During a Thursday afternoon news conference at City Hall East, Barry said the saddest moment of his tenure as chief came last year, when he spoke at the funeral of firefighter Brent Lovrien. He was killed March 26, 2008, in an explosion near Los Angeles International Airport that was apparently caused by a faulty electrical cable.

"As a fire chief, you feel like a father figure and everyone is kind of like your children, so you feel hurt when those things happen," Barry said. "But when I looked across the cathedral and saw the support of the firefighters, not just our department but from throughout the region, it made me very, very proud to know that connection really exists."

Mayor Antonio Villaraigosa said Barry dedicated his life to the people of Los Angeles.

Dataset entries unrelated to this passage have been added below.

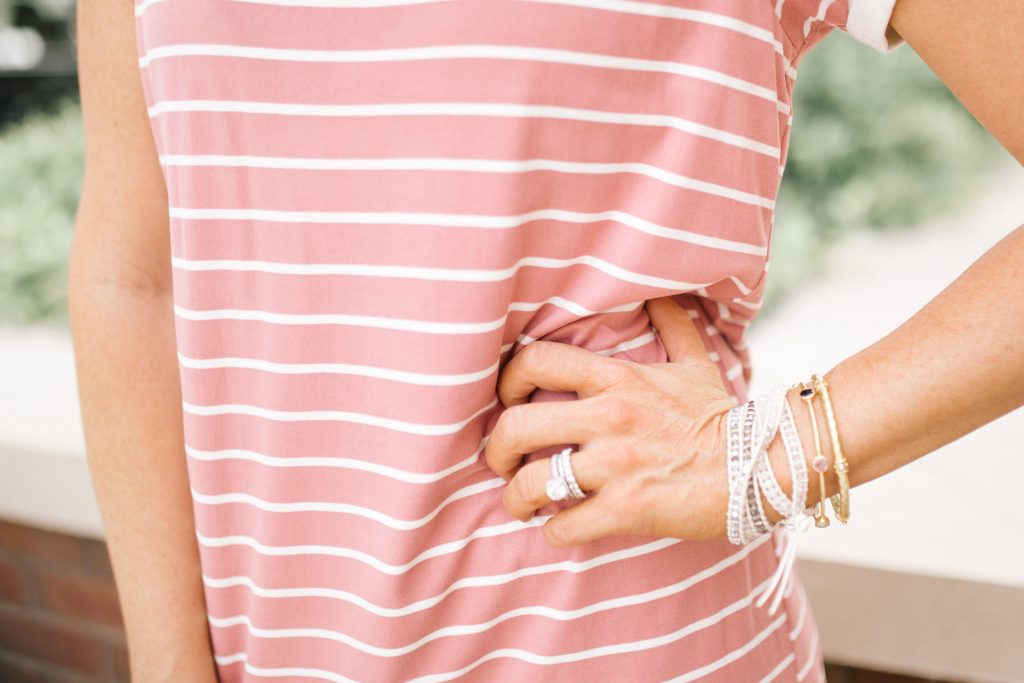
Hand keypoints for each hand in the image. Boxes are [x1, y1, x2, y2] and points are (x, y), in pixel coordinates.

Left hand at [484, 295, 737, 546]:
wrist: (761, 466)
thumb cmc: (720, 416)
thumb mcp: (695, 363)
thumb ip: (673, 326)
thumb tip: (661, 294)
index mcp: (616, 378)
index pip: (535, 361)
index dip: (507, 381)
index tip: (507, 401)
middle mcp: (608, 417)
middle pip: (516, 425)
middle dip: (495, 448)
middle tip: (500, 462)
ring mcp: (615, 465)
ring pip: (533, 483)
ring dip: (515, 498)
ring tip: (519, 504)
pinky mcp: (627, 509)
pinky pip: (565, 525)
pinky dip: (553, 532)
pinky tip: (557, 529)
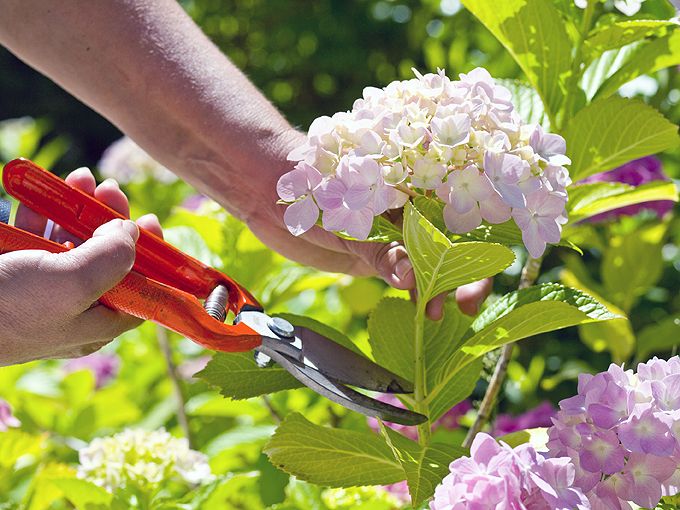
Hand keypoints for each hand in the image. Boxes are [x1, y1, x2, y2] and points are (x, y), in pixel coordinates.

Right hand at [0, 168, 162, 365]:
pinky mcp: (11, 269)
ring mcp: (39, 289)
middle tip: (112, 189)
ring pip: (70, 242)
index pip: (140, 290)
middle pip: (106, 260)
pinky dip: (41, 212)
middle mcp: (72, 309)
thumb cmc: (7, 308)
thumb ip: (112, 258)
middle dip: (111, 221)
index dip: (152, 258)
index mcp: (95, 323)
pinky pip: (33, 237)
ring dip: (77, 208)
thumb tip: (131, 233)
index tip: (152, 223)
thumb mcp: (72, 284)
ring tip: (82, 177)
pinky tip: (42, 191)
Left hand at [246, 132, 492, 320]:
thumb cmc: (310, 188)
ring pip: (432, 262)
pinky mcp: (377, 254)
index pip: (457, 215)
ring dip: (440, 288)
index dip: (474, 244)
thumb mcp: (347, 220)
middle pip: (452, 242)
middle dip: (463, 273)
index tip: (475, 275)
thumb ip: (379, 249)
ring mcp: (395, 234)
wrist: (269, 192)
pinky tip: (421, 310)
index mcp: (412, 187)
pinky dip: (417, 292)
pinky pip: (406, 275)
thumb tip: (411, 280)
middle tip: (465, 306)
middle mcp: (411, 210)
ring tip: (435, 314)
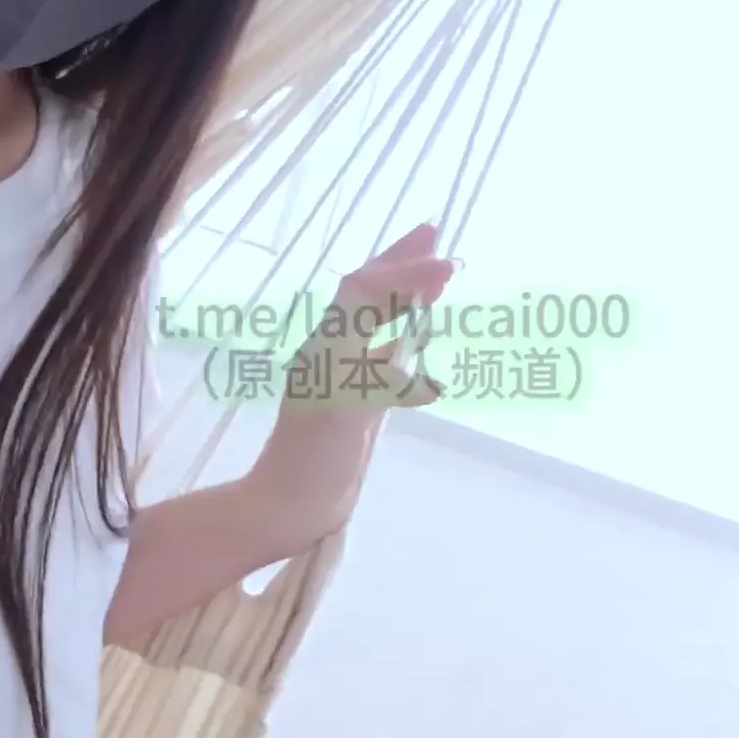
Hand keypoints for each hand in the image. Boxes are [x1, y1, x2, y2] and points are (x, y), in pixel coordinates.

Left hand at [245, 223, 459, 550]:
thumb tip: (407, 324)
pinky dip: (403, 346)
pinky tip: (419, 350)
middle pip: (368, 296)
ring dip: (404, 298)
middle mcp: (332, 352)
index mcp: (327, 343)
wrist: (290, 504)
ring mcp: (342, 378)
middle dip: (400, 264)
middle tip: (437, 233)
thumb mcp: (339, 393)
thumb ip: (371, 351)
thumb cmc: (314, 452)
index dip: (403, 270)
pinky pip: (382, 362)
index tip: (448, 262)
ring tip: (437, 278)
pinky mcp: (352, 407)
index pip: (366, 290)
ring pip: (377, 324)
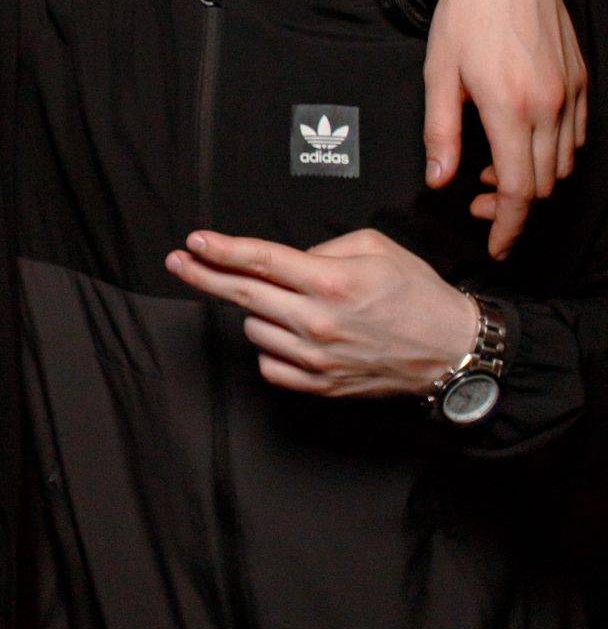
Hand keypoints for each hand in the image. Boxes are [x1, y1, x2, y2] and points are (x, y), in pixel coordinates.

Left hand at [166, 227, 478, 398]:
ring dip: (262, 312)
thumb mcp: (376, 248)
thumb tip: (290, 261)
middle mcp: (318, 321)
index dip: (222, 250)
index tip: (194, 242)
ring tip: (294, 305)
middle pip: (243, 295)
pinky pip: (270, 364)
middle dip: (204, 275)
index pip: (261, 261)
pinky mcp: (319, 386)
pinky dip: (274, 347)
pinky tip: (294, 335)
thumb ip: (325, 248)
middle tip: (178, 262)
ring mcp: (316, 358)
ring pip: (256, 329)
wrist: (450, 350)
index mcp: (331, 281)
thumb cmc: (417, 295)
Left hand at [423, 0, 585, 259]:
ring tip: (496, 169)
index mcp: (511, 109)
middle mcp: (550, 106)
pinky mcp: (580, 80)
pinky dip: (551, 152)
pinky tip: (521, 142)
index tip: (498, 248)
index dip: (509, 227)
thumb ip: (441, 133)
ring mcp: (571, 93)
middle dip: (516, 207)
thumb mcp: (439, 75)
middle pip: (546, 184)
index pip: (521, 191)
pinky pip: (575, 135)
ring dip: (535, 180)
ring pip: (564, 163)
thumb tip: (439, 181)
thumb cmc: (464, 16)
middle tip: (481, 203)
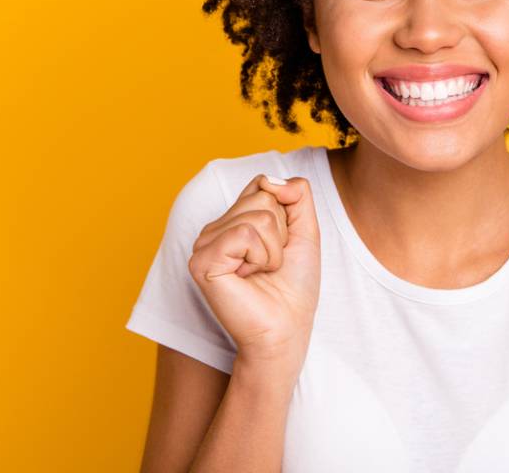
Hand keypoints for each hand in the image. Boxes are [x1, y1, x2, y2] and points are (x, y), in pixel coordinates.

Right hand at [188, 174, 321, 368]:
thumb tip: (270, 179)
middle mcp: (214, 229)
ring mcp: (204, 244)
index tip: (281, 245)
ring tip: (260, 272)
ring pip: (257, 216)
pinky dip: (261, 257)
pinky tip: (248, 277)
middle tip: (270, 264)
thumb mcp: (306, 231)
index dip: (284, 214)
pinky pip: (245, 234)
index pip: (262, 184)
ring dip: (273, 249)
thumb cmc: (294, 287)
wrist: (286, 329)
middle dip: (280, 233)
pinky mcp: (202, 261)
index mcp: (233, 221)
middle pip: (262, 198)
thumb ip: (297, 194)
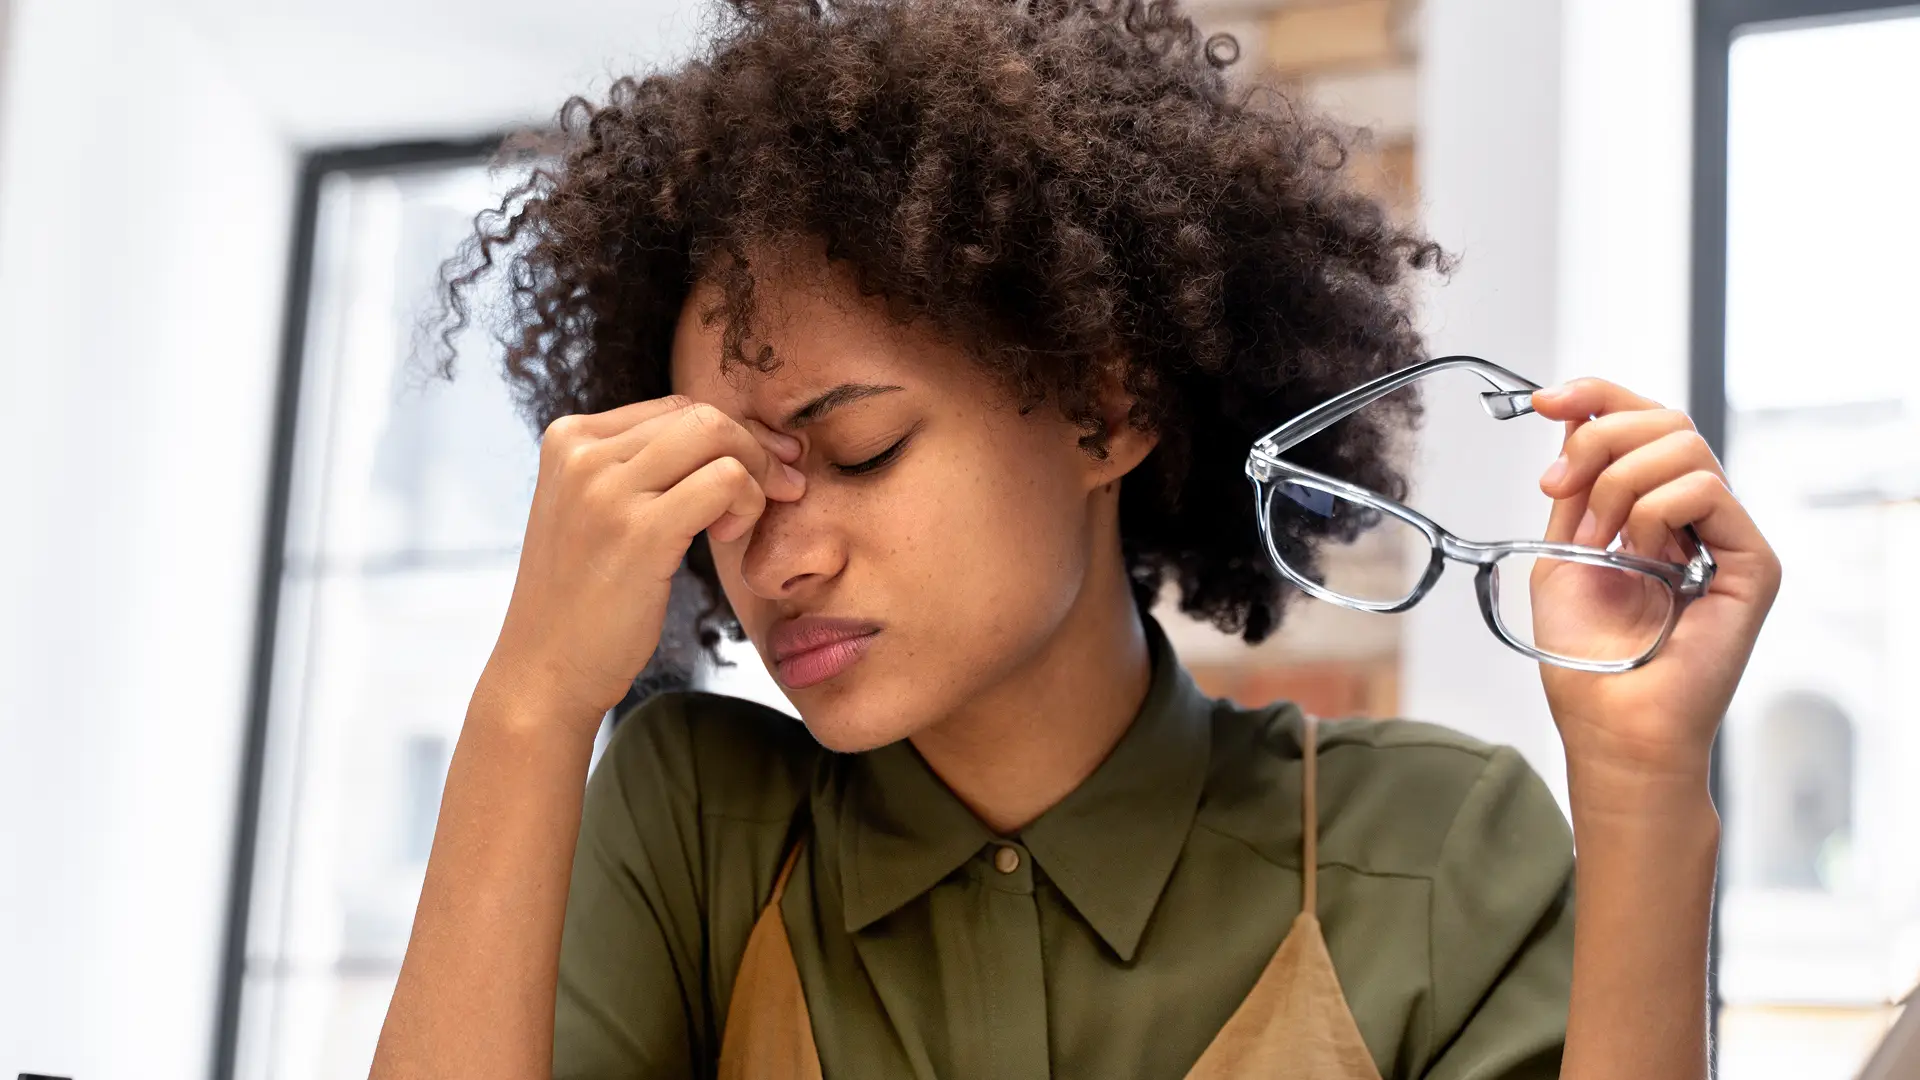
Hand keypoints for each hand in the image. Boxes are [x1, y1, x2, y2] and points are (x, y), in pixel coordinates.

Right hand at [479, 397, 805, 732]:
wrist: (546, 669)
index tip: (765, 468)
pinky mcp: (639, 530)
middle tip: (783, 489)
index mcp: (568, 438)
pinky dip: (747, 501)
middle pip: (701, 416)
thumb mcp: (596, 511)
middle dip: (756, 449)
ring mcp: (606, 489)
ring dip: (756, 475)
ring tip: (741, 523)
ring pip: (717, 436)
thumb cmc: (585, 597)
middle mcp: (582, 453)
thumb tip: (733, 434)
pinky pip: (726, 480)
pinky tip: (730, 536)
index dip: (731, 435)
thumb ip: (642, 468)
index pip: (674, 409)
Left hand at [1530, 379, 1781, 788]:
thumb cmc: (1585, 658)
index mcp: (1653, 510)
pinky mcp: (1752, 562)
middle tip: (1557, 488)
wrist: (1610, 724)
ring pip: (1684, 446)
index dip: (1596, 397)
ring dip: (1618, 484)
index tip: (1543, 401)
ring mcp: (1726, 537)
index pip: (1643, 423)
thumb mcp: (1562, 552)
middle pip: (1665, 420)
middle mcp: (1696, 517)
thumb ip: (1575, 487)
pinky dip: (1655, 511)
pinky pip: (1706, 490)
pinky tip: (1637, 552)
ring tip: (1596, 541)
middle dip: (1598, 439)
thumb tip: (1573, 418)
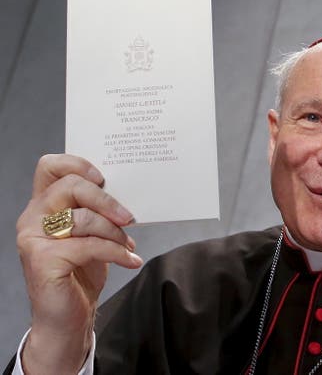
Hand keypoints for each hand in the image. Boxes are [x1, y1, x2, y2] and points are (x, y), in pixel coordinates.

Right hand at [16, 154, 140, 373]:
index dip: (76, 163)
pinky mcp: (43, 260)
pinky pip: (89, 246)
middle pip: (70, 186)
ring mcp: (34, 239)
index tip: (103, 177)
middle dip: (106, 199)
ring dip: (115, 232)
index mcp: (44, 204)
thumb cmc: (81, 271)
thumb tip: (127, 190)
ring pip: (83, 218)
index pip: (49, 167)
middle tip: (129, 217)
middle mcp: (33, 218)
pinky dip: (116, 252)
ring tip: (128, 245)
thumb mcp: (91, 233)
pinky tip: (130, 260)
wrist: (67, 317)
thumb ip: (96, 209)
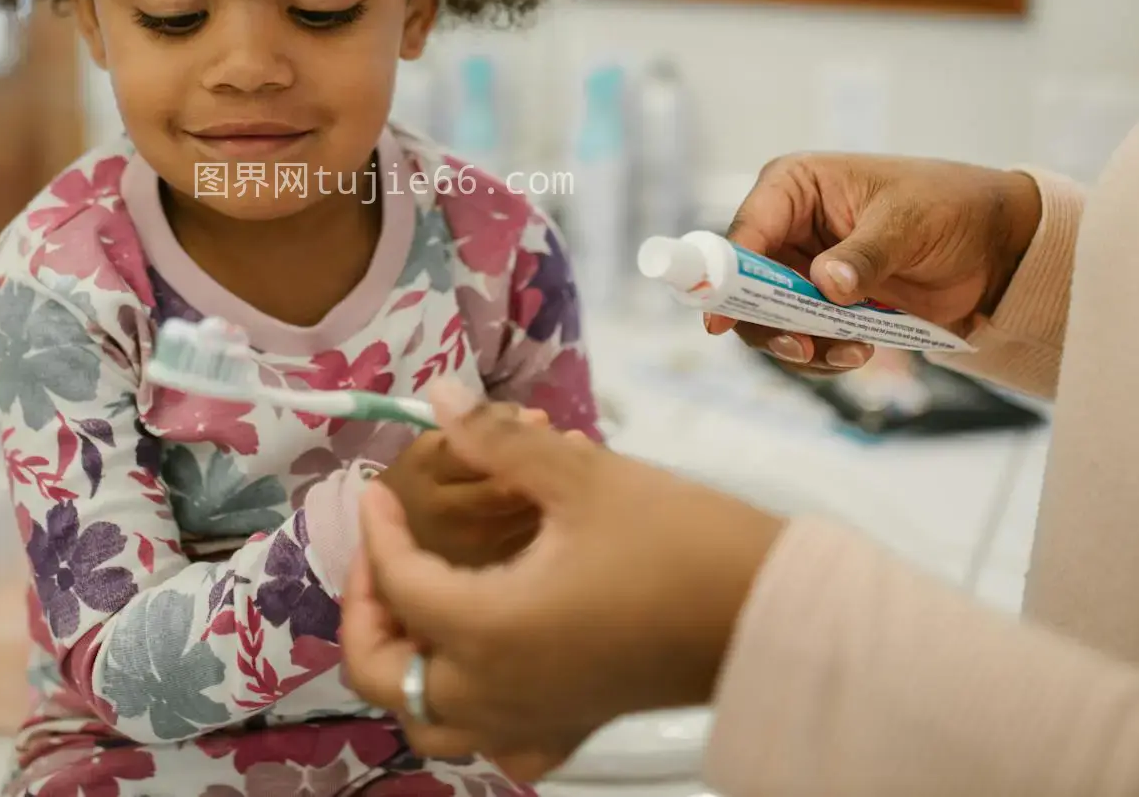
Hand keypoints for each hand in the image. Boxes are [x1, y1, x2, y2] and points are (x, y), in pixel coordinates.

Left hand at [343, 399, 784, 779]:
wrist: (771, 611)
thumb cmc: (679, 541)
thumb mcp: (582, 476)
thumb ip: (498, 438)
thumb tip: (436, 394)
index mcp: (490, 629)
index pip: (400, 584)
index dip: (378, 532)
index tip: (378, 489)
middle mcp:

"Chief Barry led the department with intelligence and integrity," the mayor said. "At a moment of great challenge for our firefighters, he proved to be the right man at the right time to reform the department and cultivate a culture of respect, tolerance and mutual understanding in our fire houses.

"His courage inspired our firefighters through the battle of protecting lives and homes during the Griffith Park, Sayre and Porter Ranch wildfires, and rescuing the survivors of the devastating Metrolink collision," Villaraigosa said.

An interim chief is expected to be named when Barry leaves the LAFD at the end of August. Villaraigosa is looking at both internal candidates and those from outside the department to succeed Barry, according to a mayoral spokesman.

The selection of the new chief will require approval from the Los Angeles City Council.

"During his more than 30 years with the L.A. city fire department, Chief Barry displayed a calm demeanor and keen intellect whether fighting fires or leading the department into a new era. He steered us through an extremely difficult and critical time in our department's history with focus and aplomb. He will be greatly missed," said City Council President Eric Garcetti.